The Peter Hibbs Story

The Parry Family

Peter Hibbs - Of the First Fleet

Peter Hibbs is one of a number of people, free and convicts from the First Fleet who are numbered among the descendants in the Parry family line

Peter Hibbs, (c1762 — 1847) from Ramsgate, in Kent. After being discharged from the guard ship ‘Goliath’ at Portsmouth he joined the ‘Sirius’, the Flagship of the First Fleet and one of the two warships with the fleet. On 25th March 1787 the Fleet sailed from Portsmouth. The Fleet arrived in Sydney Cove on 26th January 1878 under the command of Governor Phillip, who was charged with setting up the first colony in Australia. The ‘Sirius’ was subsequently dispatched to Norfolk Island, with convicts and marines, to set up a colony there, in order to prevent any other nation placing a claim to the island. In addition, the island was very fertile and consequently its produce would be of assistance in feeding the Sydney colony.

After the Sirius was wrecked off Norfolk Island in March 1790, Hibbs and most of the crew and marines were stranded on the Island, due to a lack of ships to take them off. Hibbs was granted Lot No 50 of 60 acres of land at Cascade Stream. He later sold half of this to Aaron Davis, but from his remaining acres he is recorded as being able to sell grain to the Government stores in 1794.

Mary Pardoe (or Barlow) who arrived in the Sydney colony as a convict in 1790 aboard the ‘Lady Juliana’, was shortly afterwards transferred to Norfolk Island and on 5th November 1791 she married Peter Hibbs. Three of their children were born on Norfolk Island.

With the apparent concurrence of the Norfolk Island Commander, and members of the Island free settlers, who were concerned about their isolation and a lack of ability to trade their goods. Peter Hibbs and others decided to build a sailing vessel. With Peter as its master, the 25-ton sloop, built of Norfolk pine, named the ‘Norfolk’, sailed into Sydney Cove on 13th June 1798. Upon arrival the vessel was confiscated by order of the Governor, as the building of unapproved vessels was forbidden because of the possibility that they could be stolen by convicts trying to escape. In addition the Sydney colony was short of vessels for exploration and trade.

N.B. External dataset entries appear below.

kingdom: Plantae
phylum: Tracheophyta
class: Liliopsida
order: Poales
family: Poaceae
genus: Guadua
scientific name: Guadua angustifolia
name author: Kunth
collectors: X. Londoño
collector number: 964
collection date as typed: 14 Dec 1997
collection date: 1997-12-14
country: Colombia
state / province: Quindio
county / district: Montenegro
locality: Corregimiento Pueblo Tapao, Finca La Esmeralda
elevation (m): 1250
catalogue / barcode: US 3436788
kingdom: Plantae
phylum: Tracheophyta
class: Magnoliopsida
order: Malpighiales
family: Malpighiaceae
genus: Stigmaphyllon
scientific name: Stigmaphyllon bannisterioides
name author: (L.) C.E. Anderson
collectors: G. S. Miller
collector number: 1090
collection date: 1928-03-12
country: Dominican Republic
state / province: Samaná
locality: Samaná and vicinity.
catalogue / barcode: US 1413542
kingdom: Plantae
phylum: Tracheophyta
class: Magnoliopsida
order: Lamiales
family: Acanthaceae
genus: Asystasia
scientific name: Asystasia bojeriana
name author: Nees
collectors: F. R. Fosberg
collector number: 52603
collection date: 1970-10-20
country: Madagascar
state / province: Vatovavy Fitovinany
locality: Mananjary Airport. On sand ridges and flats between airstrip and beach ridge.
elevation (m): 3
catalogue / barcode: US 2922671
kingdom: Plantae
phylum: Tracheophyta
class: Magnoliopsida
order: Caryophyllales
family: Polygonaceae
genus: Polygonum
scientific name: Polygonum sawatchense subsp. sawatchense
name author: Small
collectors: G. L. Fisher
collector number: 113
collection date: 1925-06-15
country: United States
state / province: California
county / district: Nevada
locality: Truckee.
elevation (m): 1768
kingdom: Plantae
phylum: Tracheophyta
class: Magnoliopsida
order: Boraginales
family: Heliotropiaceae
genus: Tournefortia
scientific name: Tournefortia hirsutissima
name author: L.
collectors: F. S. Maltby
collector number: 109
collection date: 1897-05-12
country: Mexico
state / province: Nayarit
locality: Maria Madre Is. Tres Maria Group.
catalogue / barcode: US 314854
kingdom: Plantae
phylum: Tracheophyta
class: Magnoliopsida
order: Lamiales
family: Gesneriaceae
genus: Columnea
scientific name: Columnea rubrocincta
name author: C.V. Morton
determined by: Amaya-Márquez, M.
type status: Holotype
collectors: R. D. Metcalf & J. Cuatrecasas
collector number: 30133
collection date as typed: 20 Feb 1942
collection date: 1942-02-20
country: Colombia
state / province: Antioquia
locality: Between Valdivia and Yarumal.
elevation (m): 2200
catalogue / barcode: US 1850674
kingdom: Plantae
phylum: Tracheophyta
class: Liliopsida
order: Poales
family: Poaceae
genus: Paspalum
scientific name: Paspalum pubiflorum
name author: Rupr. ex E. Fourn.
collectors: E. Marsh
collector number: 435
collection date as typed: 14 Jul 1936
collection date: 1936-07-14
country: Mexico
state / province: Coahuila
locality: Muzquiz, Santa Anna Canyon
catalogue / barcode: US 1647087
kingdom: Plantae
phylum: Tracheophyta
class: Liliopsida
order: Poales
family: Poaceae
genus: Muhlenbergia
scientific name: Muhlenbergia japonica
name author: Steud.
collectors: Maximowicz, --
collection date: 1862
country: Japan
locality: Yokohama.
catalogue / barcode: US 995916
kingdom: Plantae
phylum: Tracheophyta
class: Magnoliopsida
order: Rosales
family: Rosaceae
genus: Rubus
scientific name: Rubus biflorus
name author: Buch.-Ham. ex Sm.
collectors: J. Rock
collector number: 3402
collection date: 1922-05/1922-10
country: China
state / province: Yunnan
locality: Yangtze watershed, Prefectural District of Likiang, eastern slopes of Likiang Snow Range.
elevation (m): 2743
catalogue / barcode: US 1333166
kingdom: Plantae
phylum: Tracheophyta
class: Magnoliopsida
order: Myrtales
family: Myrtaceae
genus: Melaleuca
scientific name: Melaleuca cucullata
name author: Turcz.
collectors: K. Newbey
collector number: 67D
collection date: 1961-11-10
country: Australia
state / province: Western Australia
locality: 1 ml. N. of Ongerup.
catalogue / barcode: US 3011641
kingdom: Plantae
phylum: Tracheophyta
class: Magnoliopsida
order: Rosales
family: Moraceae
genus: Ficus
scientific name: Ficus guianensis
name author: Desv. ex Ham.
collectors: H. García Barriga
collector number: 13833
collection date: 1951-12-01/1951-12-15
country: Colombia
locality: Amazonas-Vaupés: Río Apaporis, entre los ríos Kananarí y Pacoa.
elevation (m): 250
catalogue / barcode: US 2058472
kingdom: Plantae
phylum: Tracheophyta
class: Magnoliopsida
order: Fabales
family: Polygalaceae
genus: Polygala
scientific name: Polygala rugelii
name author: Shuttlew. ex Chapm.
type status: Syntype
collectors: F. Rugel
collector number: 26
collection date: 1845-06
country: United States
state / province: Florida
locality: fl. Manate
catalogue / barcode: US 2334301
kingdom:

Soon after, in 1798 Peter was sent on a voyage of exploration around the coast of Van Dieman’s Land (Tasmania) as master of the ‘Norfolk’, under the command of Matthew Flinders in the accompanying 'Reliance', to discover if Tasmania was an island or connected to the mainland. The discovery of Bass Straight shortened the travel distance from England to Sydney, as previously the ships had sailed to the south of Tasmania. On December 11th, Flinders named Hibbs Pyramid, a small rocky outcrop about half way down the west side of the island, in Hibb’s honour. Also named at the time and in the same immediate area, were Hibbs River, Cape Hibbs and Hibbs Bay.

It appears Mary left Norfolk Island in 1802, to join Peter in Australia, as their son William is shown as being born ‘at sea’. On 11th August 1804 Peter was granted 100 acres at Mulgrave Place, opposite Spencer, on the Hawkesbury. Peter lived there with his wife and where their other four children were born. He sold his grant to Mary Reiby in 1812 and some time later received another grant at Haycock Reach, Hawkesbury River.

Peter died at Lower Portland Head on 12 September 1847, his wife Mary had died previously in May 1844. His age at his death was given as 90 but is more likely to have been 85.